» DATA PROVIDED:
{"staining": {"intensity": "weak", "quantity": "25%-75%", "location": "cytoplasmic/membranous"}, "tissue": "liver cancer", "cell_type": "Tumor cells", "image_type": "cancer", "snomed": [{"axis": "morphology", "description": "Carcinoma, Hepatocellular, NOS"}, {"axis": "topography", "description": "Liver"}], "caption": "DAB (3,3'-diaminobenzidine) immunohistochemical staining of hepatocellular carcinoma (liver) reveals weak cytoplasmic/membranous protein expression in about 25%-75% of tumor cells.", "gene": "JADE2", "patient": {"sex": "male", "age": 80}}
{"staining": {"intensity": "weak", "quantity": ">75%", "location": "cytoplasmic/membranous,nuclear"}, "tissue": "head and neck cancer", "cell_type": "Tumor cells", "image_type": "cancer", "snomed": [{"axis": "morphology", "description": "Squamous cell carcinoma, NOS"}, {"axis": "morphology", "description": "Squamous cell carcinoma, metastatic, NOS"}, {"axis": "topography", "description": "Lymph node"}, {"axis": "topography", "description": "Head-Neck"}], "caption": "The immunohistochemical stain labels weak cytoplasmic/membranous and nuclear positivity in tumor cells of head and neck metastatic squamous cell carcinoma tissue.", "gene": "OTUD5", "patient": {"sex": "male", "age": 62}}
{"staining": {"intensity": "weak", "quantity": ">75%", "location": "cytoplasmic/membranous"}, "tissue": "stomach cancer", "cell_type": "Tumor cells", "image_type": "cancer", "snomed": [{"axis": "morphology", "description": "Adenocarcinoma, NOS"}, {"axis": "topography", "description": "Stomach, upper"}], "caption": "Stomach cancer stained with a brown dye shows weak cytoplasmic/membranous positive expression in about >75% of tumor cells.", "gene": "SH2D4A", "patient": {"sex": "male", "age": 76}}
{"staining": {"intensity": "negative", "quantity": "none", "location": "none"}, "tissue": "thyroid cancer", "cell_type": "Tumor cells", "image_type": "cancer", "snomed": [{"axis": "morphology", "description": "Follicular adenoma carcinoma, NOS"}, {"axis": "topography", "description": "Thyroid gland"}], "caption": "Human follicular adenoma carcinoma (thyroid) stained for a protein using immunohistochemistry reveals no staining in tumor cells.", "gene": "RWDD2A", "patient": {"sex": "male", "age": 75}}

» WHAT NEEDS TO BE DONE:
The expected output is a verbatim retyping of each line from the one with "immunohistochemical stain labels" to the end of the listing above, with both end lines kept and nothing added.

» EXERCISE RESULT:
{"staining": {"intensity": "weak", "quantity": ">75%", "location": "cytoplasmic/membranous,nuclear"}, "tissue": "head and neck cancer", "cell_type": "Tumor cells", "image_type": "cancer", "snomed": [{"axis": "morphology", "description": "Squamous cell carcinoma, NOS"}, {"axis": "morphology", "description": "Squamous cell carcinoma, metastatic, NOS"}, {"axis": "topography", "description": "Lymph node"}, {"axis": "topography", "description": "Head-Neck"}], "caption": "The immunohistochemical stain labels weak cytoplasmic/membranous and nuclear positivity in tumor cells of head and neck metastatic squamous cell carcinoma tissue.", "gene": "OTUD5", "patient": {"sex": "male", "age": 62}}
{"staining": {"intensity": "weak", "quantity": ">75%", "location": "cytoplasmic/membranous"}, "tissue": "stomach cancer", "cell_type": "Tumor cells", "image_type": "cancer", "snomed": [{"axis": "morphology", "description": "Adenocarcinoma, NOS"}, {"axis": "topography", "description": "Stomach, upper"}], "caption": "Stomach cancer stained with a brown dye shows weak cytoplasmic/membranous positive expression in about >75% of tumor cells.", "gene": "SH2D4A", "patient": {"sex": "male", "age": 76}}
{"staining": {"intensity": "negative", "quantity": "none", "location": "none"}, "tissue": "thyroid cancer", "cell_type": "Tumor cells", "image_type": "cancer", "snomed": [{"axis": "morphology", "description": "Follicular adenoma carcinoma, NOS"}, {"axis": "topography", "description": "Thyroid gland"}], "caption": "Human follicular adenoma carcinoma (thyroid) stained for a protein using immunohistochemistry reveals no staining in tumor cells.", "gene": "RWDD2A", "patient": {"sex": "male", "age": 75}}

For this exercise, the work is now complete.